Media Kampung – PBNU mempercepat penyelesaian SK, memprioritaskan kerteker dan perpanjangan untuk menjaga kelangsungan kepengurusan nasional.
Keputusan tersebut diumumkan pada rapat Dewan Pimpinan Pusat (DPP) PBNU di Jakarta pada 18 April 2024.
Rapat dipimpin oleh Ketua Umum PBNU, KH. Ma’ruf Amin, yang menekankan pentingnya penyelesaian dokumen administratif secara cepat.
Dalam raporannya, Ketua Umum menyampaikan bahwa proses SK yang tertunda dapat menghambat pelaksanaan program kerja organisasi.
Oleh karena itu, DPP menetapkan prioritas pada SK kerteker, yaitu Surat Keputusan untuk penempatan tenaga kerja strategis di lembaga keagamaan.
Selain itu, perpanjangan masa jabatan pengurus wilayah dan cabang juga menjadi fokus utama.
Prioritas tersebut diharapkan dapat menstabilkan struktur kepengurusan di seluruh tingkat organisasi.
Sekretaris Jenderal PBNU, Dr.

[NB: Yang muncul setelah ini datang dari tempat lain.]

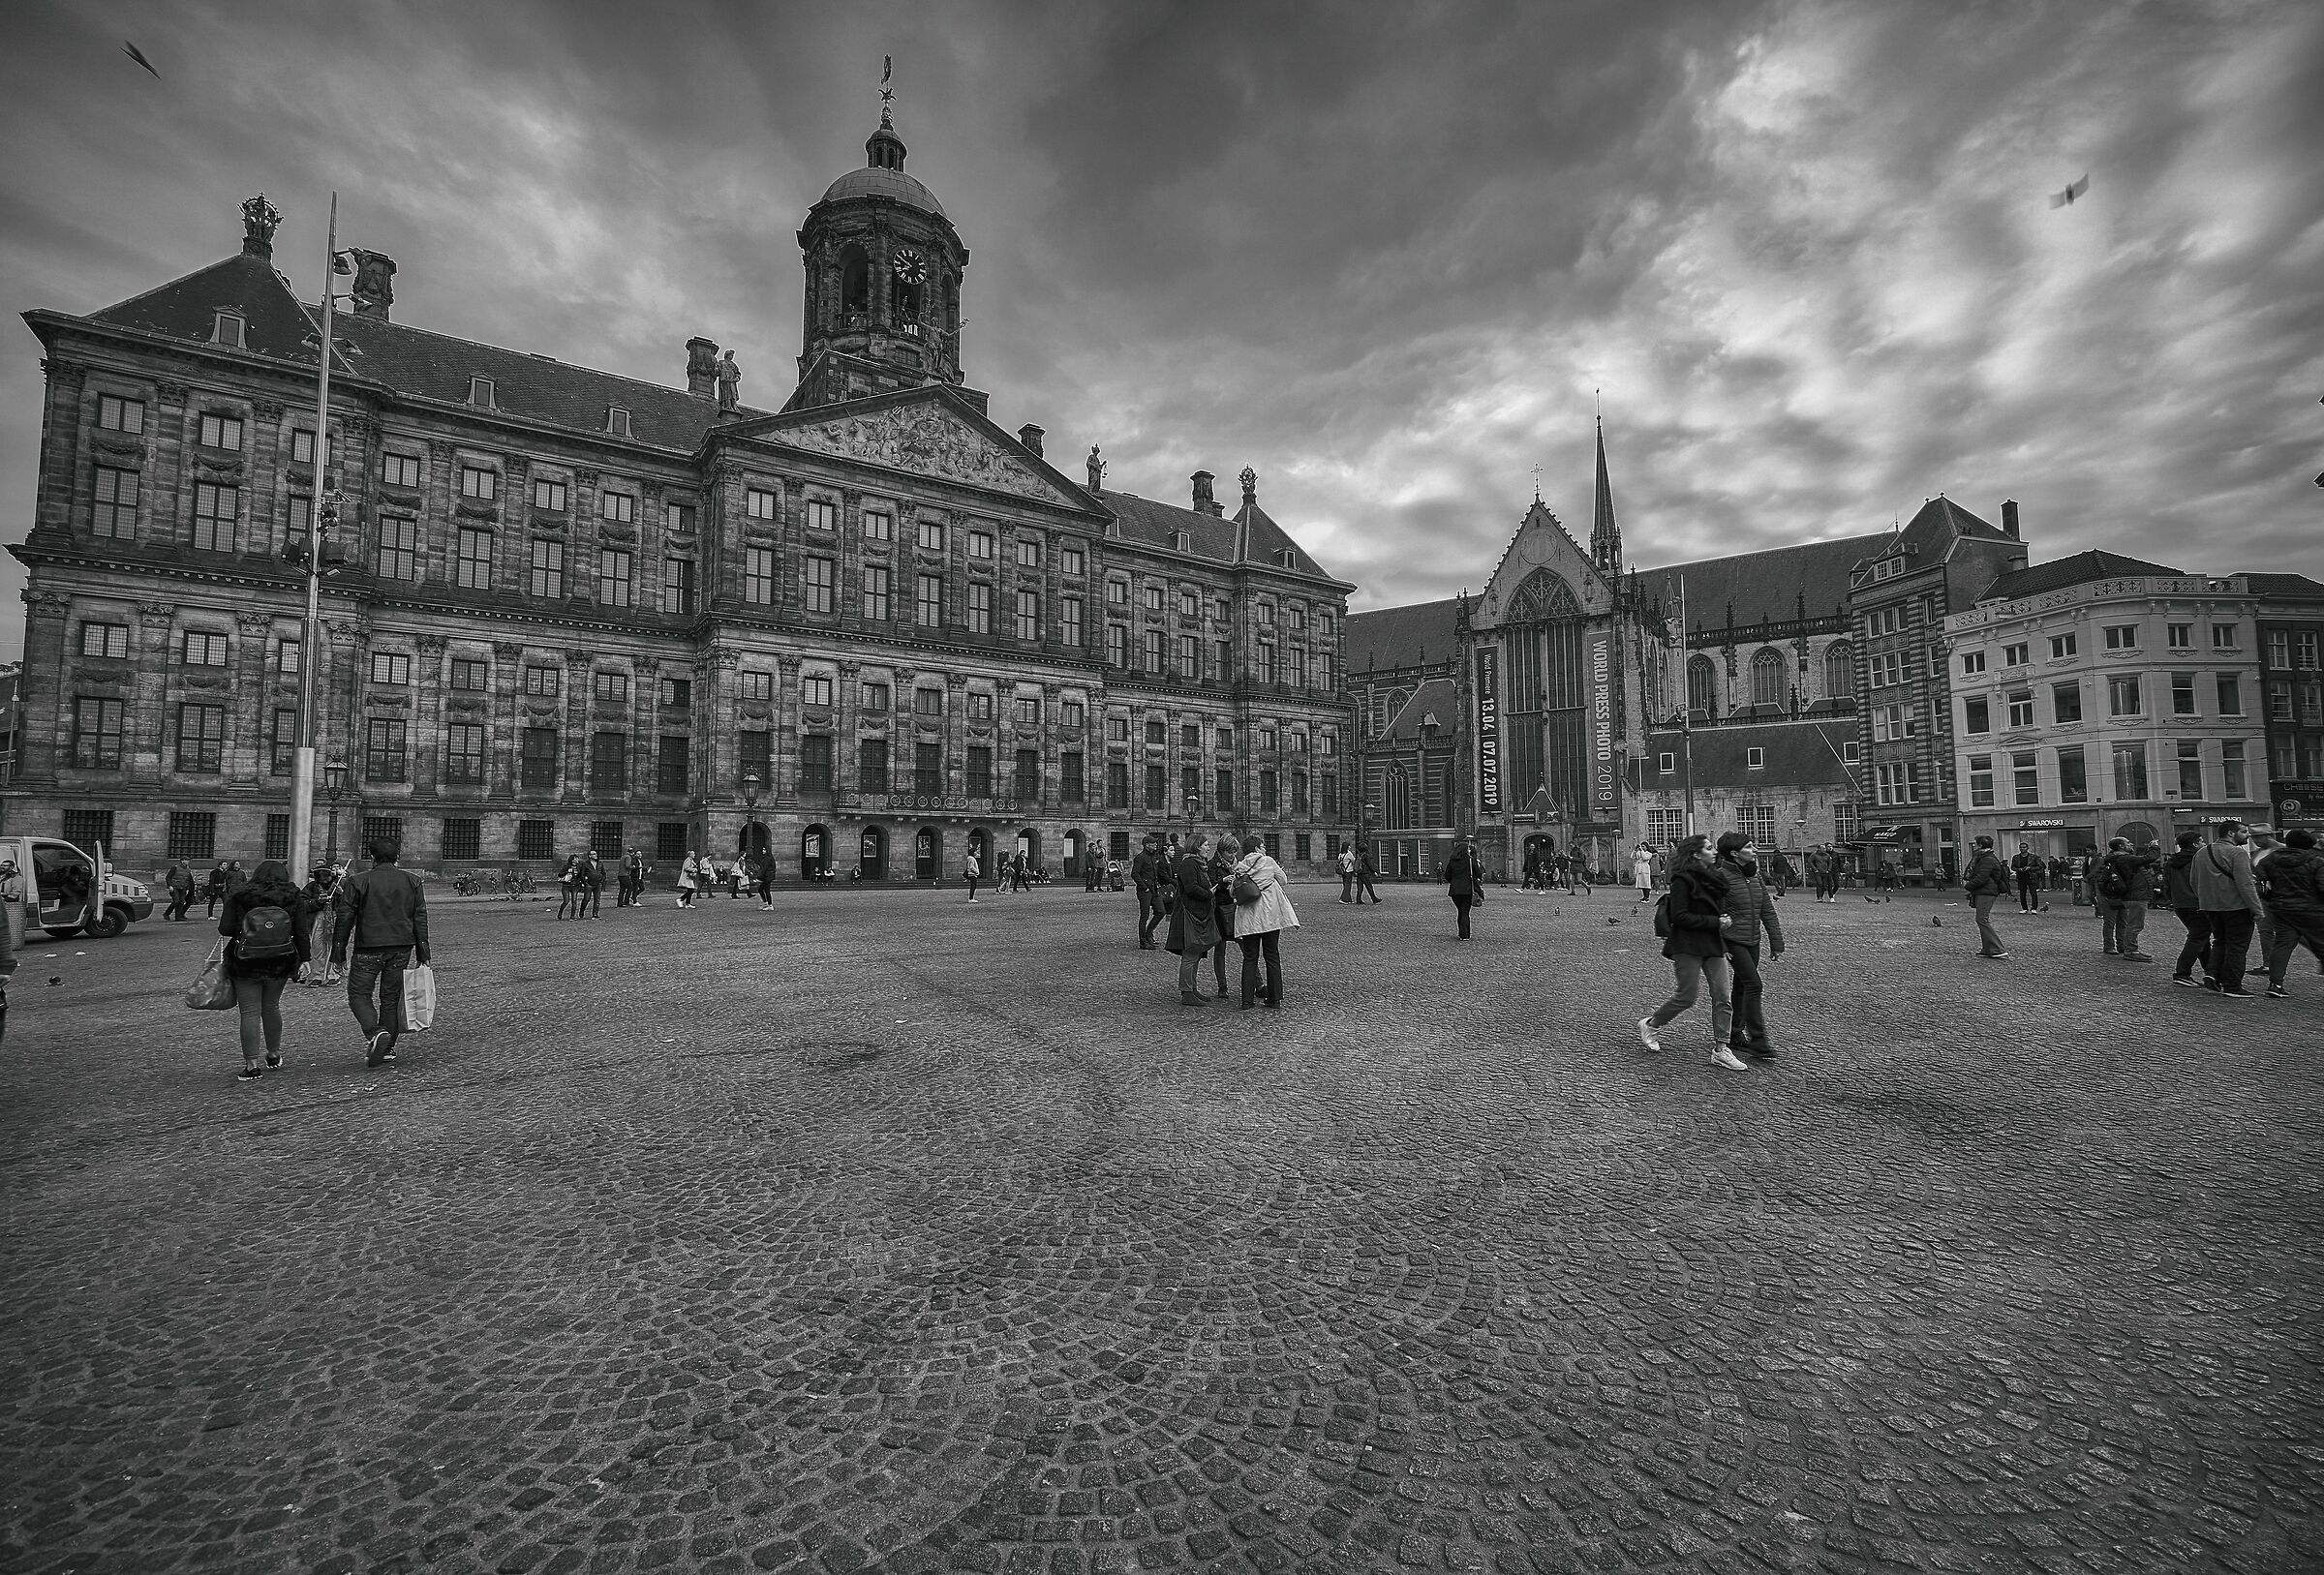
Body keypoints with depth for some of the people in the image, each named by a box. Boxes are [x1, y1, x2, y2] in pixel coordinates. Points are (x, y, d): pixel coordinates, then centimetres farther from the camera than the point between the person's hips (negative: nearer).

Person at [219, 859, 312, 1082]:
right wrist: (304, 959, 6)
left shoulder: (240, 896, -3)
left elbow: (224, 929, -5)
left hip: (245, 963, -2)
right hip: (280, 963, 2)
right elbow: (302, 932, -1)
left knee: (250, 1013, 1)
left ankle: (251, 1066, 2)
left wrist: (243, 931, 16)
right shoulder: (294, 897, 0)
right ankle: (273, 1056, 31)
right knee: (271, 1007, 19)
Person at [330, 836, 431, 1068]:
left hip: (368, 949, -3)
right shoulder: (412, 882, 6)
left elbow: (344, 920, -1)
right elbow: (420, 919, 6)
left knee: (359, 994, 6)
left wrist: (338, 953, 6)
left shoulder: (357, 883, -2)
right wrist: (423, 954, 9)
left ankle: (375, 1033, -17)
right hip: (401, 949, 3)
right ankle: (388, 1049, 12)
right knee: (391, 997, 10)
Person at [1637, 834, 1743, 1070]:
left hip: (1713, 945, 8)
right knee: (1686, 996, -2)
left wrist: (1725, 921, 7)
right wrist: (1715, 922, -18)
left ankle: (1720, 1049, 10)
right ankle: (1649, 1025, 20)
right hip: (1688, 946, -8)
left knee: (1723, 998, 2)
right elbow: (1680, 917, -18)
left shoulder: (1713, 877, 12)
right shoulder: (1683, 880, -14)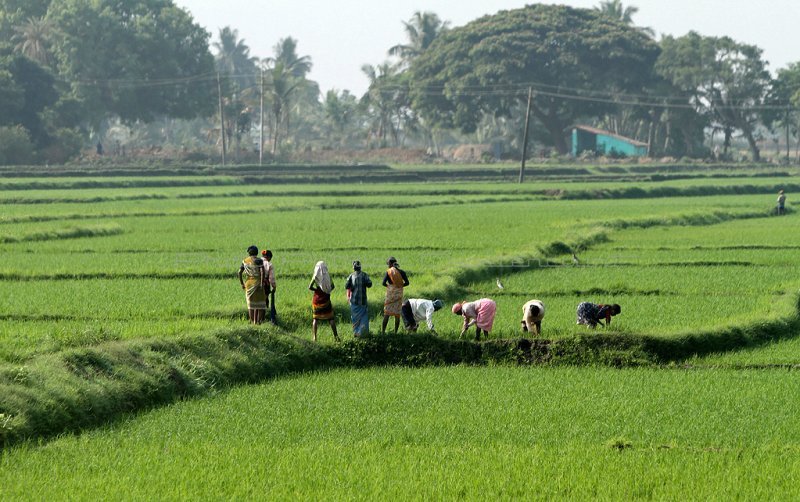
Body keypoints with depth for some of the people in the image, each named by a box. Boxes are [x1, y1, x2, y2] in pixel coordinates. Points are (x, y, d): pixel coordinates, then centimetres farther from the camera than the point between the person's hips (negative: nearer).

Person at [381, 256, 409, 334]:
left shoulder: (388, 272, -5)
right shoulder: (401, 272, 1)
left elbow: (383, 283, -15)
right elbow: (407, 282, -5)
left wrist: (387, 286, 6)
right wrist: (400, 286, 10)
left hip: (391, 293, -2)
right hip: (399, 294, 2)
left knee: (387, 313, 1)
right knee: (397, 314, 8)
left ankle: (383, 331, -5)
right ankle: (395, 332, 7)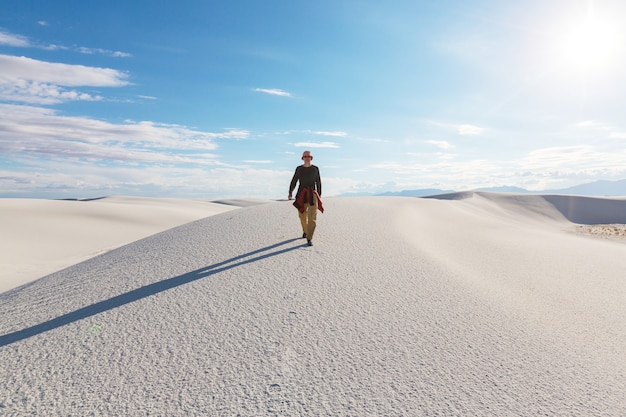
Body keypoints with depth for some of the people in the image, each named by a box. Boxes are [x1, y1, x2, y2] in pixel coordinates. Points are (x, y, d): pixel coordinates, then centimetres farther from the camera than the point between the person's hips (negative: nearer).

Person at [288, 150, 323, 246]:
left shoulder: (315, 169, 2)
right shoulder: (299, 169, 3)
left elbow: (318, 182, 10)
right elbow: (294, 181, 3)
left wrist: (319, 195, 12)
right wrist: (290, 193, -9)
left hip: (312, 195, -1)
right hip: (301, 195, 2)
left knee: (312, 217, -14)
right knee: (303, 216, 14)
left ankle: (309, 239, -10)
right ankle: (305, 231, 43)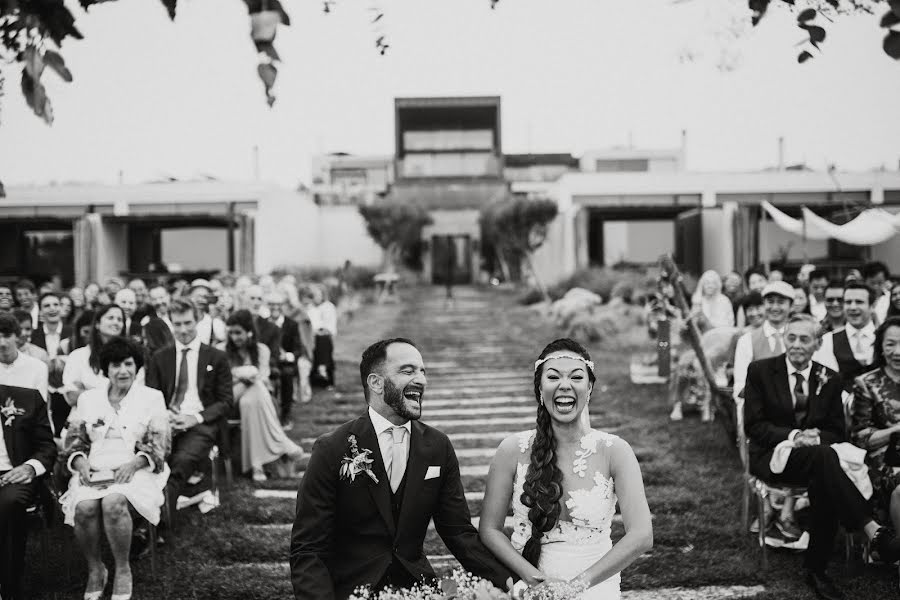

H. Said Jafar, menegaskan bahwa percepatan proses SK merupakan langkah strategis demi stabilitas organisasi.
Ia menambahkan bahwa tim khusus telah dibentuk untuk meninjau dan memproses permohonan SK dalam waktu maksimal tiga minggu.
Tim tersebut terdiri dari anggota DPP, perwakilan sekretariat, serta tenaga ahli hukum Islam.
Setiap permohonan SK kini melewati tahapan verifikasi dokumen, pengecekan kepatuhan syariah, dan persetujuan akhir oleh Dewan Pengurus.
Verifikasi dokumen dilakukan dengan memanfaatkan sistem digital yang terintegrasi sejak awal tahun 2024.
Sistem ini memungkinkan pengajuan secara online, mengurangi kebutuhan dokumen fisik, dan mempercepat alur kerja.
Penggunaan teknologi ini juga meminimalisir kesalahan input data dan meningkatkan akurasi proses.
Pada hari pertama peluncuran sistem, lebih dari 200 pengajuan SK berhasil diproses secara elektronik.
Data tersebut menunjukkan efisiensi yang signifikan dibandingkan metode konvensional sebelumnya.
Selain teknologi, PBNU juga mengoptimalkan sumber daya manusia dengan pelatihan khusus bagi staf administrasi.
Pelatihan tersebut mencakup prosedur standar operasional, penggunaan aplikasi, serta pengetahuan regulasi keagamaan terkait SK.
Hasil pelatihan dilaporkan meningkatkan kemampuan tim dalam menilai kelayakan permohonan secara cepat.
Dalam konteks kerteker, prioritas diberikan kepada posisi yang bersifat kritis bagi pelaksanaan program dakwah nasional.
Contohnya, penempatan koordinator daerah yang mengelola jaringan pesantren dan majelis taklim.
Perpanjangan masa jabatan juga diarahkan pada pengurus yang telah menunjukkan kinerja baik selama periode sebelumnya.
Kriteria perpanjangan meliputi pencapaian target, kepatuhan pada prinsip syariah, dan kontribusi terhadap kesejahteraan anggota.
Dengan pendekatan ini, PBNU berharap dapat mempertahankan kepemimpinan yang stabil dan berkelanjutan.
Pengurus wilayah yang memperoleh perpanjangan akan melanjutkan program yang telah direncanakan, tanpa harus menunggu proses administratif yang lama.
Hal ini diharapkan memperkuat jaringan organisasi di tingkat daerah dan meningkatkan efektivitas program sosial.
Sejumlah provinsi, termasuk Jawa Barat, Jawa Timur, dan Sumatera Utara, telah melaporkan percepatan penyelesaian SK mereka.
Di Jawa Barat, lebih dari 80% permohonan kerteker selesai dalam dua minggu setelah keputusan DPP.
Sementara di Jawa Timur, tingkat perpanjangan masa jabatan mencapai 75% pada kuartal pertama 2024.
Data tersebut menunjukkan konsistensi kebijakan DPP dalam menerapkan prioritas yang telah ditetapkan.
Pemantauan berkelanjutan dilakukan melalui rapat koordinasi bulanan antara DPP dan sekretariat regional.
Hasil evaluasi bulanan akan menjadi dasar perbaikan prosedur jika diperlukan.
Secara keseluruhan, percepatan penyelesaian SK diharapkan dapat memperkuat struktur organisasi PBNU secara menyeluruh.
Kondisi terbaru menunjukkan bahwa mayoritas SK kerteker dan perpanjangan telah diproses, dengan sisa permohonan berada dalam tahap akhir verifikasi.
Artikel ini dipublikasikan oleh Media Kampung.